1. As always, context avoids treating any text as a mere pretext. Your use of Jenson here is no different. Immediately before your quote there’s material re Israel’s eschatological hope. And because any such hope ultimately refers to the very “life of God” (p.71) himself, which, in Jenson’s scheme, employs that one, true Israelite who just is God, Jesus, simultaneously-in-one, we may know such hope is real via that one’s Resurrection. But his own Resurrection is but an anticipation of ours - which clearly is not yet. Which sadly, inexorably, leads into the material that immediately follows your quote - “God’s people are from first to last of Scripture given to [sin], that is, to rebellion against their own communal hope.” And the rest continues to spell it all out most clearly still ... And as for our own particular ‘dilemmas’, RWJ’s vol.2 will excite many a comment as you get to ch.19 and “Politics and Sex”, let alone ch.22’s “Sin”. For in the end Peter, all this material only exacerbates the sharpness of our conundrum imposed by M7’s promulgation by our community upon our community, both its individuals and as a whole. But that too is precisely Jenson’s point re the very nature of sin’s impossible oddity from the perspective of God’s Covenantal People.

2. Hosea is powerful - and not least yet again around our own present ‘dilemmas’; that is, if we take most seriously the entire prophetic text!! The immediate context is again Covenantal, Hos 4:1ff, with three key covenant words at the start including the climactic one at 6:6. And Jesus not surprisingly seems to be aware of that when the language of that very section from Hosea (4:1-6:6) echoes 1 Sam 15:22-23, since Matt 12:3ff echoes precisely part of the story of Saul vs. David! It seems Jesus knows “figural reading” avant le fait! That said, what is driving Matthew in both chs 9 & 12? Why does he invoke this Hosea maxim on the lips of Jesus here and there (Mark of course elides all the material into the second half of his ch.2 - but that also helps us greatly: Jesus is precisely the Bridegroom of Hosea!!!). If Torah allows for the “guiltless” work by even priests on Sabbath, then Jesus’ disciples too are guiltless: it’s all about ritual purity laws and their seeming boundary setting, both in ch.12 & ch.9. Jesus does NOT renounce the need for purity per se - the Sermon on the Mount will give the lie to that one! Rather, what constitutes BOTH the means to purity/holiness - namely Jesus, the Messiah of Israel, himself - AND thereafter, the maintenance of purity/holiness - which any and all Covenant People, Old and New are to exhibit. Matt’s entire Gospel is a manual for discipleship.

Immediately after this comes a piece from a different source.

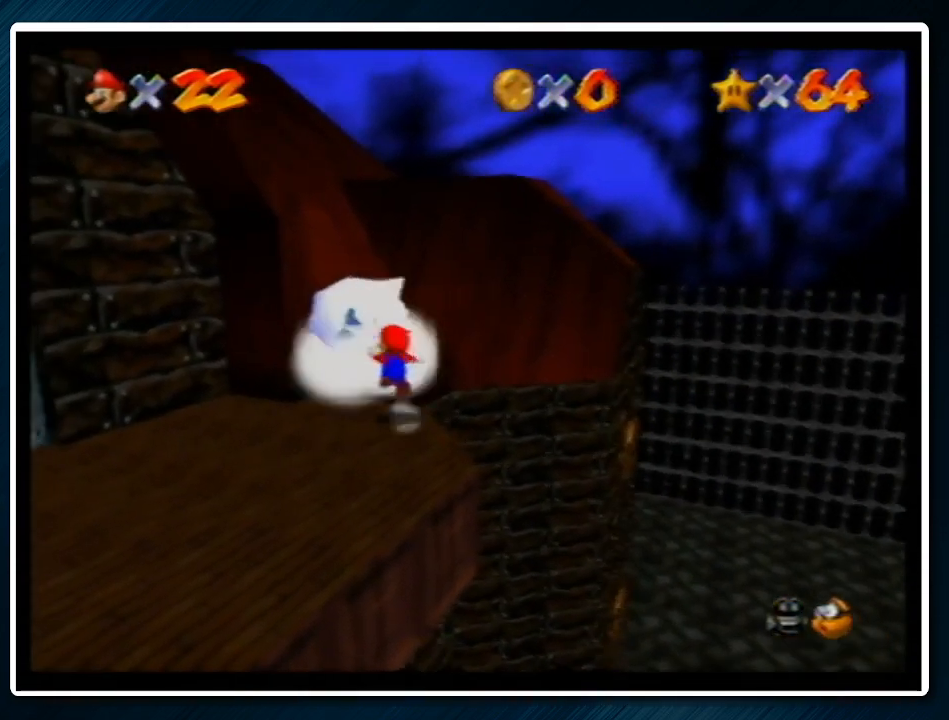
{"buttons": [], "left_stick": "up-left", "events": [[67, "left_stick", "up-left"], [500, "Z", "up"]]}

These twins, Peter, merely impress upon us that ACANZ&P is now being placed in an invidious position when M7 falls upon us. For something, anything may NOT be both simultaneously in our midst a covenant “blessing” and a covenant “curse”. That just means the God of the Covenant is plain confused. I rather suggest it is we, his stiff-necked people, who are deaf, dumb and blind, who are confused ... as per precisely the ‘reading’ of the church as OT Israel. For that too is RWJ’s own reading ....

Father Ron Smith said...

I loved the story in today's 'New Daylight' which commented on the story of Jesus substituting wine for water at the Cana Wedding. Jesus actually used the water provided for a purification rite (foot-washing) in order to exchange it for the purposes of celebration. Not only was this the best wine, it was superior to that provided by the host at the wedding. There is a parable there, which the commentator was not slow to pleased provide. (The Pharisees probably would not have approved!)

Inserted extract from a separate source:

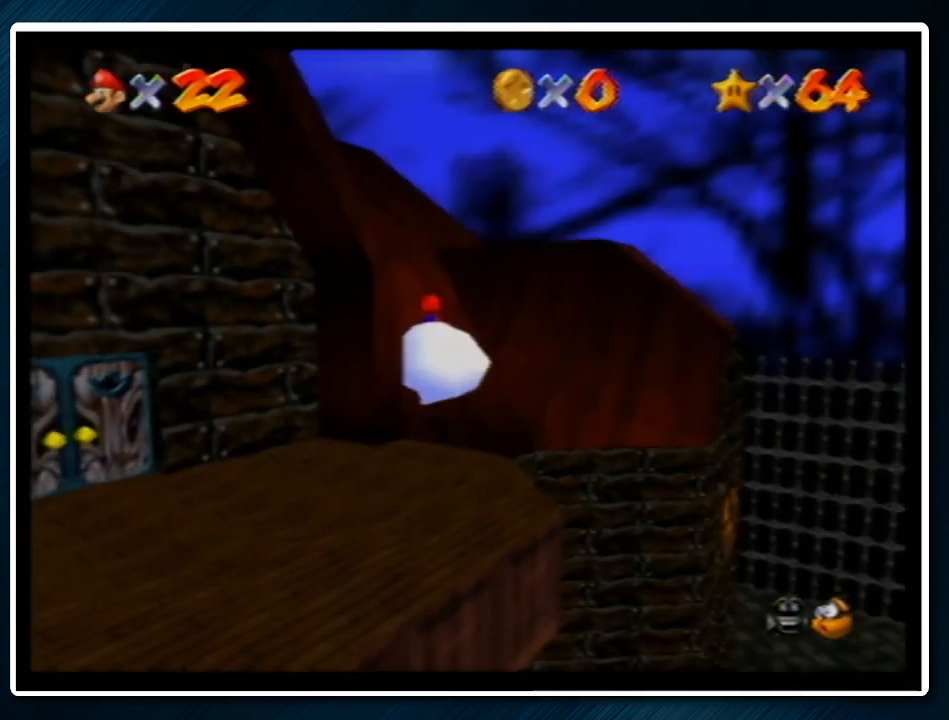
{"buttons": [], "left_stick": "left", "events": [[400, "left_stick", "left"]]}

"He who has ears to hear; let them hear; what the Spirit is saying to the Church!"

Bryden Black said...

I’m surprised Ron that you’ve not discovered we may not believe everything we read in newspapers ...

Unknown said...

Where denominations are concretely defined by nation, class, ethnicity, race, etc, their synods will conserve those sorts of unity and not the koinonia proper to the Body. We see this in myriad details that reveal what they consider to be important and negligible.

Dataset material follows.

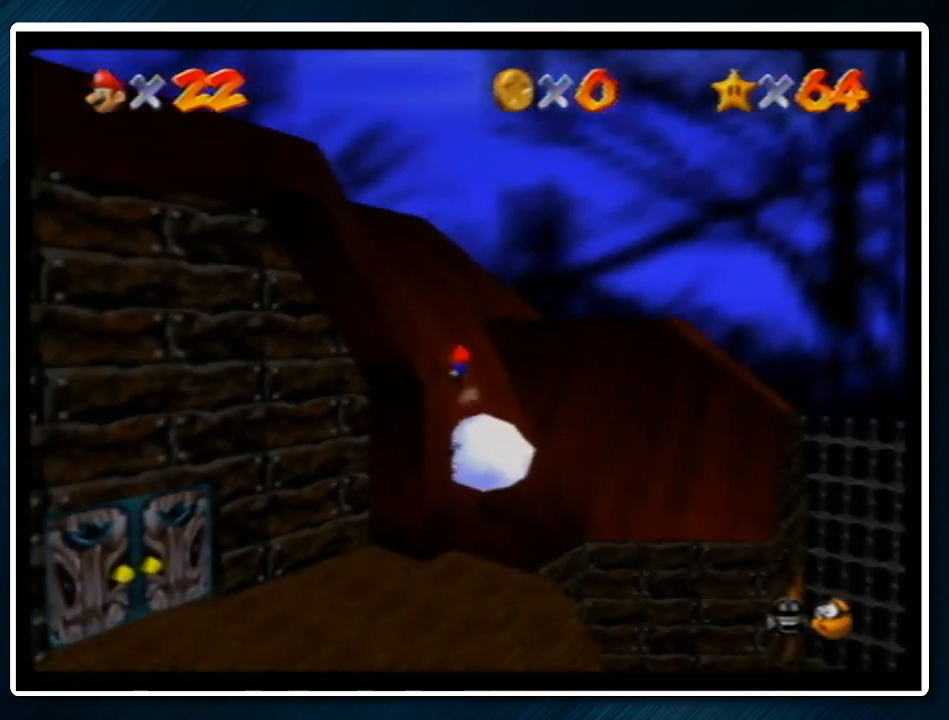
{"buttons": [], "left_stick": "down-left", "events": [[133, "left_stick", "down-left"]]}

This is a perennial challenge for pastors, who are set apart by God to apply the Word for the only true unity, the koinonia of the Body. A bishop of X is responsible for the often atomized and divided Christians of X, and only for their sakes for whatever synods of X may happen to be.

There are many other ways for the humanity of the Body to play in the Kingdom.


Peter Carrell said...

Dear Commenters of recent comments,
Thank you for your comments.
On the matter of synods, I continue to assert, argue back, that synods are more than what they are made out to be here: they are gatherings of God's people and the Spirit of God is in their midst. This does not guarantee infallibility (as the 39A point out) but it does make them occasions which contribute to the discernment of the body of Christ as it resolves matters arising from changing contexts. What other body of the Anglican Church is so positioned to respond to changing contexts?

It is changing contexts which I continue to argue are not being accounted for by (e.g.) Bryden. It is all very well continuing to dig deep into the contexts in which Jesus himself operated, but we are also called (both ... and ...) to work out discipleship in our context today. In that context I am asking what mercy/sacrifice means. I ask it recognising that when Jesus invoked Hosea he did so in order to protect and provide for the last, the least and the lost of his day. How dare he associate with sinners! How dare his disciples, not officials of any recognised kind, feed themselves! How dare a disabled person be given priority over purity laws!

Thus I ask whether schism over one part of our church, a part we mostly do not understand well, to which we are hostile, and for which we are unbending, is in accord with mercy or with sacrifice? So far, there is no answer given in recent comments.

I further ask whether we sufficiently and consistently are wrestling with changing contexts over our understanding of sexuality, of the desire for covenanted love, and the role the church may play in the regularising of relationships.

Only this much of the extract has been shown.